Signing on as development director, he quickly got Protas’s ear— and a promotion to managing director— with his ideas for renewal. “I went through graduate school and did all the case studies of arts organizations dealing with these problems. I think I was able to articulate them to Ron, and make a case for these changes, in a way that no one had before.”
Dellinger’s Vision 2000 plan has the staff pursuing an ambitious but achievable regimen to get the 73-year-old troupe back on its feet. He’s working to close the deal with M1 Properties, move the school downtown, license Graham’s dances to other companies through the newly created Martha Graham Trust, and ship Graham’s archives to the Library of Congress. All in all, a busy year so far.
Perhaps most importantly, he’s negotiating the appointment of a new artistic director, Janet Eilber, to succeed Protas in July 2000. Eilber danced many of Graham’s roles in the ’70s and ’80s and has guested with the company recently.
Protas, who’ll devote his energies to the trust and other projects, sounds relieved. “In the past we were always dealing with crisis management,” he says. “This is the first time in 20 years I’ve had someone to work with on the future.”

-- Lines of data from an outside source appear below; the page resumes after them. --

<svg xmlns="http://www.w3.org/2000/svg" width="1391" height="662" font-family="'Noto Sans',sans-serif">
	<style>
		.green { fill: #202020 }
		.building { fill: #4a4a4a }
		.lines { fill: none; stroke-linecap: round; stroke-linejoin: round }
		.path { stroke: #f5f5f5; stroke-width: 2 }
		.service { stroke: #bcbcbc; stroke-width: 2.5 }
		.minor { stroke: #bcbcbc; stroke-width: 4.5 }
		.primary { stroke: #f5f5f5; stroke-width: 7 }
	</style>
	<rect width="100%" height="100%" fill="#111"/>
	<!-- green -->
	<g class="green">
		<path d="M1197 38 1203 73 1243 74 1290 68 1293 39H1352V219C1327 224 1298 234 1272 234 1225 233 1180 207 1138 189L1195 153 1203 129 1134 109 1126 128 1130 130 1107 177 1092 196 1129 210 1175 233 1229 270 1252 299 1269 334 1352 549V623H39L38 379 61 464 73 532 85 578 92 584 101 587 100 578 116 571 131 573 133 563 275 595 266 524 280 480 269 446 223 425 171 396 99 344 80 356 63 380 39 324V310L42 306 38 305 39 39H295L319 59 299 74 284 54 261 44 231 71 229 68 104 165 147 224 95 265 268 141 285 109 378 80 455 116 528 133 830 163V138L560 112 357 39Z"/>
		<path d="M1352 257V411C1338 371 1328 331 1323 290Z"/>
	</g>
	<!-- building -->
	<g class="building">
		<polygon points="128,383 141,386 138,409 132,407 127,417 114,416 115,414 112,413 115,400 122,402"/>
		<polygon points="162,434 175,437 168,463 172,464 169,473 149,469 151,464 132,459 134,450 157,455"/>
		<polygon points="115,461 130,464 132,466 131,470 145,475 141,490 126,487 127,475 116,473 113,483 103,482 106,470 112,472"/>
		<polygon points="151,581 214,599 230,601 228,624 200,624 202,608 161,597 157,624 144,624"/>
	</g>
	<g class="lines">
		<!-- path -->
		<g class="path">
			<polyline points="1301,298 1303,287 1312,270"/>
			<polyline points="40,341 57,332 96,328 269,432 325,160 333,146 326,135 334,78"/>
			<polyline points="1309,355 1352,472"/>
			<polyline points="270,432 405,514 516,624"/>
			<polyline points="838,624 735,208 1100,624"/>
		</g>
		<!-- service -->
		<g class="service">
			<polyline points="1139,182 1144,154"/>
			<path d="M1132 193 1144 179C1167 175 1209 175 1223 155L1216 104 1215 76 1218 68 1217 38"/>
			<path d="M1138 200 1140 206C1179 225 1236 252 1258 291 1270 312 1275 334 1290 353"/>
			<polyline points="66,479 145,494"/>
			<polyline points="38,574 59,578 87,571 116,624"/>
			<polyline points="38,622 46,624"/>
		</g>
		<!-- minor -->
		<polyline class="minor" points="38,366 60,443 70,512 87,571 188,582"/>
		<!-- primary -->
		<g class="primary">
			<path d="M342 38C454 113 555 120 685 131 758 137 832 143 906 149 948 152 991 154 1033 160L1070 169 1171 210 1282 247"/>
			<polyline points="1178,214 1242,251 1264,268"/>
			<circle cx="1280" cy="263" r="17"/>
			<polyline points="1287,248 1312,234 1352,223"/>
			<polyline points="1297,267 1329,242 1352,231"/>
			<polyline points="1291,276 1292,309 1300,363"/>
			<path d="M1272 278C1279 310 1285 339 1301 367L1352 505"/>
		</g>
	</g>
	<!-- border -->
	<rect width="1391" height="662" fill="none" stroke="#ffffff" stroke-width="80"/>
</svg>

At the Joyce, the troupe’s focusing on the very old and very new. Twelve of the 14 Graham dances scheduled predate the company’s arrival on East 63rd Street, as if to downplay its significance. The older pieces run from the frontier ritualism of Primitive Mysteries (1931) and Appalachian Spring (1944) to the sex-and-death allegories Errand Into the Maze and Night Journey (both 1947). Also scheduled is a suite by Wilson, Tharp, Maurice Béjart, and Lucinda Childs, called Duets for Martha, and Stroman’s But Not for Me: Gershwin/Graham.

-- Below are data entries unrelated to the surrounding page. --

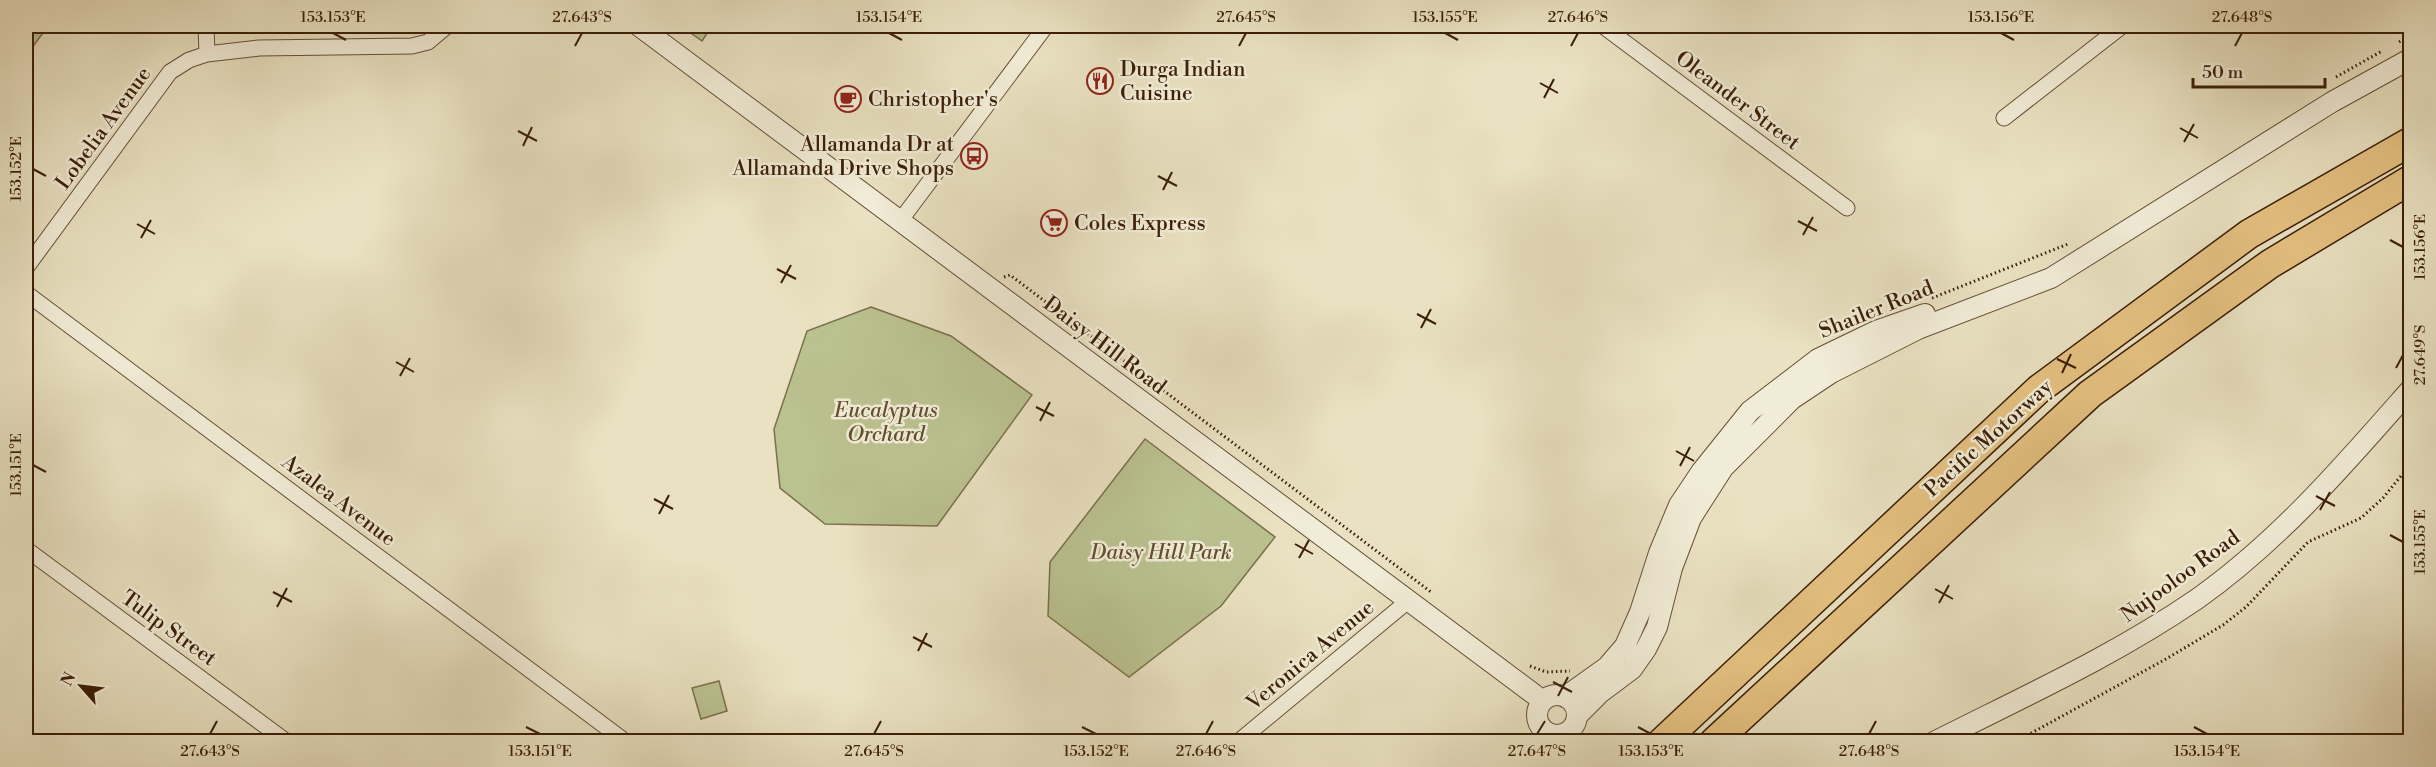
<svg xmlns="http://www.w3.org/2000/svg" width="2436" height="767" viewBox="0 0 2436 767" font-family="'Libre Bodoni',serif">
  <style>
    .green { fill: #bac290; stroke: #7a704c; stroke-width: 1.5 }
    .lines { fill: none; stroke-linecap: round; stroke-linejoin: round }
    .minor-casing { stroke: #664f36; stroke-width: 17 }
    .tertiary-casing { stroke: #664f36; stroke-width: 22 }
    .motorway-casing { stroke: #3b1e07; stroke-width: 31 }
    .path { stroke: #3b1e07; stroke-width: 3; stroke-dasharray: 1.5 3; stroke-linecap: butt }
    .minor { stroke: #f1ecd7; stroke-width: 15 }
    .tertiary { stroke: #f1ecd7; stroke-width: 20 }
    .motorway { stroke: #e4c080; stroke-width: 28 }
    .ticks { fill: none; stroke: #3b1e07; stroke-width: 2 }
    .labels { text-anchor: middle; stroke-width: 5; stroke-linejoin: round; paint-order: stroke }
    .poi-label { font-size: 21px; fill: #3b1e07; stroke: #f1ecd7; text-anchor: start }
    .street-label { font-size: 21px; fill: #3b1e07; stroke: #f1ecd7 }
    .park-label { font-size: 21px; font-style: italic; fill: #614f30; stroke: #f1ecd7 }
    .neatline { fill: none; stroke: #3b1e07; stroke-width: 2 }
    .ticks-label { font-size: 15px; text-anchor: middle; fill: #3b1e07 }
  </style>
  <rect width="100%" height="100%" fill="#e9e1c1"/>
  <filter id="stains"><feTurbulence type="fractalNoise" baseFrequency=".00333" numOctaves="4"/><feColorMatrix values="0 0 0 0 .2 0 0 0 0 .09 0 0 0 0 .02 0 0 0 .5 -.17"/></filter>
  <radialGradient id="worn" r=".72"><stop offset=".6" stop-color="#630" stop-opacity="0"/><stop offset="1" stop-color="#630" stop-opacity=".3"/></radialGradient>
  <path class="green" d="M26 26H48L26 56Z
    M681 26H712L702 41Z
    M871 307 951 336 1032 395 937 526 825 524 780 488 774 429 807 331Z
    M1145 439 1275 537 1221 606 1129 677 1048 616 1050 562Z
    M719 681 727 711 701 719 692 688Z"/>
  <g class="lines">
    <defs>
      <path id="minor" d="M206 26 207 54
        M1603 26 1847 208
        M2004 118 2122 26
        M900 221 1046 26
        M26 268 170 72 189 60 207 54 259 48 412 46 428 42 447 26
        M26 293 626 742
        M26 549 287 742
        M1238 742 1408 601"/>
      <path id="tertiary" d="M639 26 1543 701
        M1537 715a20 20 0 1 1 40 0a20 20 0 1 1-40 0Z
        M1565 697 1607 667 1625 646 1640 612 1659 553 1679 505 1701 472 1750 411 1818 359 1876 331 1925 314
        M1578 715 1600 693 1632 669 1646 649 1657 627 1672 568 1691 518 1723 468 1792 399 1831 373 1918 329 2051 278 2332 102 2410 59
        M1934 742C2023 697 2114 656 2197 599 2279 541 2344 465 2410 390"/>
      <path id="motorway" d="M1662 742 2039 389 2249 234 2410 142
        M1714 742 2090 394 2270 264 2410 180"/>
    </defs>
    <use href="#minor" class="minor-casing"/>
    <use href="#tertiary" class="tertiary-casing"/>
    <use href="#motorway" class="motorway-casing"/>
    <path class="path" d="M682 29 684 26
      M2399 42 2410 36
      M2336 77 2382 51
      M1004 277 1010 275 1431 592
      M1932 298 2068 244
      M1530 666 1546 672 1570 671
      M2015 742 2166 659 2223 625 2246 607 2308 542 2361 518 2383 498 2410 465"/>
    <use href="#minor" class="minor"/>
    <use href="#tertiary" class="tertiary"/>
    <use href="#motorway" class="motorway"/>
  </g>
  <path class="ticks" d="M333 33 346 40M889 33 902 40M1445 33 1458 40M2001 33 2014 40M575 46 582 33M1239 46 1246 33M1571 46 1578 33M2235 46 2242 33M1540 83 1558 93M1544 98 1554 79M2180 128 2198 138M518 131 537 141M2184 142 2194 124M523 146 532 127M33 169 46 176M1158 176 1177 186M1163 190 1172 172M1798 221 1817 231M137 224 155 234M1803 235 1813 217M141 238 151 220M2390 240 2403 247M777 269 796 279M781 283 791 265M1417 314 1436 324M1421 328 1431 309M2057 359 2076 368M396 362 414 372M2396 368 2403 355M2062 373 2071 354M400 376 410 358M1036 407 1054 416M1040 421 1050 402M1676 451 1694 461M33 465 46 472M1680 466 1690 447M2316 496 2335 506M654 499 673 509M2320 510 2330 492M659 514 669 495M2390 535 2403 542M1295 544 1313 554M1299 558 1309 540M1935 589 1953 599M273 592 292 602M1939 603 1949 585M277 607 287 588M913 637 932 647M918 651 927 633M1553 682 1572 692M1558 696 1568 677M526 727 540 734M1082 727 1096 734M1638 727 1651 734M2194 727 2207 734M210 734 217 721M874 734 881 721M1206 734 1213 721M1537 734 1545 721M1869 734 1876 721"/>
  <defs>
    <symbol id="restaurant-ring" viewBox="-11 -11 22 22"><circle r="9.5" fill="#f1ecd7" stroke="#8f2418" stroke-width="1.5"/><path d="M-5-6h1v4h1v-4h1v4h1v-4h1v5L-1.5 .5V6h-2V.5L-5-1ZM5-6V6H3V1.5H1.5Q1.5-4 5-6Z" fill="#8f2418"/></symbol>
    <symbol id="cafe-ring" viewBox="-11 -11 22 22"><circle r="9.5" fill="#f1ecd7" stroke="#8f2418" stroke-width="1.5"/><path d="M-5.5-4.5H6V0H3Q3 3.5 0 3.5H-2.5Q-5.5 3.5-5.5 0ZM3-3.2v2h1.7v-2ZM-6 4.5H4V6H-6Z" fill="#8f2418"/></symbol>
    <symbol id="bus-ring" viewBox="-11 -11 22 22"><circle r="9.5" fill="#f1ecd7" stroke="#8f2418" stroke-width="1.5"/><path d="M-5-6H5V4H4V6H2V4H-2V6H-4V4H-5ZM-3.5-4V0h7V-4ZM-3.5 1.2v1.5H-2V1.2ZM2 1.2v1.5H3.5V1.2Z" fill="#8f2418"/></symbol>
    <symbol id="supermarket-ring" viewBox="-11 -11 22 22"><circle r="9.5" fill="#f1ecd7" stroke="#8f2418" stroke-width="1.5"/><path d="M-6-5.5h2.5l.6 2H6L4.5 2H-2.5L-4.4-4H-6ZM-1.5 3.2a1.3 1.3 0 1 0 .1 0ZM3 3.2a1.3 1.3 0 1 0 .1 0Z" fill="#8f2418"/></symbol>
  </defs>
  <g fill-rule="evenodd">
    <use href="#restaurant-ring" x="1085" y="66" width="30" height="30"/>
    <use href="#cafe-ring" x="833" y="84" width="30" height="30"/>
    <use href="#bus-ring" x="959" y="141" width="30" height="30"/>
    <use href="#supermarket-ring" x="1039" y="208" width="30" height="30"/>
  </g>
  <g class="labels">
    <g class="poi-label">
      <text x="1120" y="76">Durga Indian<tspan x="1120" dy="24">Cuisine</tspan></text>
      <text x="868" y="106">Christopher's</text>
      <text x="954" y="151" text-anchor="end">Allamanda Dr at<tspan x="954" dy="24">Allamanda Drive Shops</tspan></text>
      <text x="1074" y="230">Coles Express</text>
    </g>
    <g class="street-label">
      <text transform="translate(1738 100) rotate(37)" y="7">Oleander Street</text>
      <text transform="translate(103 128) rotate(-54)" y="7">Lobelia Avenue</text>
      <text transform="translate(1876 309) rotate(-22)" y="7">Shailer Road</text>
      <text transform="translate(1105 345) rotate(37)" y="7">Daisy Hill Road</text>
      <text transform="translate(1988 438) rotate(-42)" y="7">Pacific Motorway</text>
      <text transform="translate(339 500) rotate(37)" y="7">Azalea Avenue</text>
      <text transform="translate(2180 576) rotate(-36)" y="7">Nujooloo Road</text>
      <text transform="translate(169 628) rotate(36)" y="7">Tulip Street</text>
      <text transform="translate(1310 655) rotate(-40)" y="7">Veronica Avenue</text>
    </g>
    <g class="park-label">
      <text x="886" y="417">Eucalyptus<tspan x="886" dy="24">Orchard</tspan></text>
      <text x="1161" y="559">Daisy Hill Park</text>
    </g>
  </g>
  <rect width="2436" height="767" fill="none" stroke="#e9e1c1" stroke-width="66"/>
  <g transform="translate(81 686) rotate(298)" stroke="#f1ecd7" stroke-width="4.5" paint-order="stroke">
  <path d="M0-4.5L10 22L0 15L-10 22Z" fill="#3b1e07"/>
  <text y="-9" font-size="16" font-weight="bold" text-anchor="middle" fill="#3b1e07">N</text>
  </g>
  <path d="M2193 78v9h132v-9" fill="none" stroke="#3b1e07" stroke-width="3"/>
  <text x="2202" y="78" font-size="18" fill="#3b1e07" stroke="#f1ecd7" stroke-width="4.5" paint-order="stroke">50 m</text>
  <rect x="33" y="33" width="2370" height="701" class="neatline"/>
  <g class="ticks-label">
    <text x="333" y="22">153.153°E</text>
    <text x="582" y="22">27.643°S</text>
    <text x="889" y="22">153.154°E</text>
    <text x="1246" y="22">27.645°S</text>
    <text x="1445" y="22">153.155°E</text>
    <text x="1578" y="22">27.646°S</text>
    <text x="2001" y="22">153.156°E</text>
    <text x="2242" y="22">27.648°S</text>
    <text transform="translate(16 169) rotate(-90)" y="5">153.152°E</text>
    <text transform="translate(2420 247) rotate(-90)" y="5">153.156°E</text>
    <text transform="translate(2420 355) rotate(-90)" y="5">27.649°S</text>
    <text transform="translate(16 465) rotate(-90)" y="5">153.151°E</text>
    <text transform="translate(2420 542) rotate(-90)" y="5">153.155°E</text>
    <text x="210" y="756">27.643°S</text>
    <text x="540" y="756">153.151°E</text>
    <text x="874" y="756">27.645°S</text>
    <text x="1096" y="756">153.152°E</text>
    <text x="1206" y="756">27.646°S</text>
    <text x="1537" y="756">27.647°S</text>
    <text x="1651" y="756">153.153°E</text>
    <text x="1869" y="756">27.648°S</text>
    <text x="2207" y="756">153.154°E</text>
  </g>
  <rect width="100%" height="100%" filter="url(#stains)"/>
  <rect width="100%" height="100%" fill="url(#worn)"/>
</svg>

The company performs later this year in London and on the continent. Bookings for 2000 already include 25 cities. Things are picking up at the school, too. Sophie Maslow and Pearl Lang, who danced with Graham in the ’30s and ’40s, are back teaching and enrollment’s inching upward.
Leaving the House of Pelvic Truth has been hard, but Protas and Dellinger plan to save the floorboards and barres and reinstall them in the new studios. The deal with M1 Properties would give the operation 55 percent more space than it has now, at well below market rate. If the city lets the developer build two floors higher, the troupe will end up with nearly twice as much space rent free. The favorable terms came about because Rose Caiola, the daughter of M1 Properties chief Bennedetto Caiola, used to take dance classes at the school and just joined the board.
The move raises questions about which parts of Graham’s legacy are worth saving— and at what cost. At least one leading arts manager comes down on the side of Protas and Dellinger. “In the end it’s about the ballets, not the space,” says Michael Kaiser, who helped the Alvin Ailey American Dance Theater and American Ballet Theatre wipe out multi million-dollar debts.
Protas puts it more grandly: “Martha is more than East 63rd Street. Martha is universal.”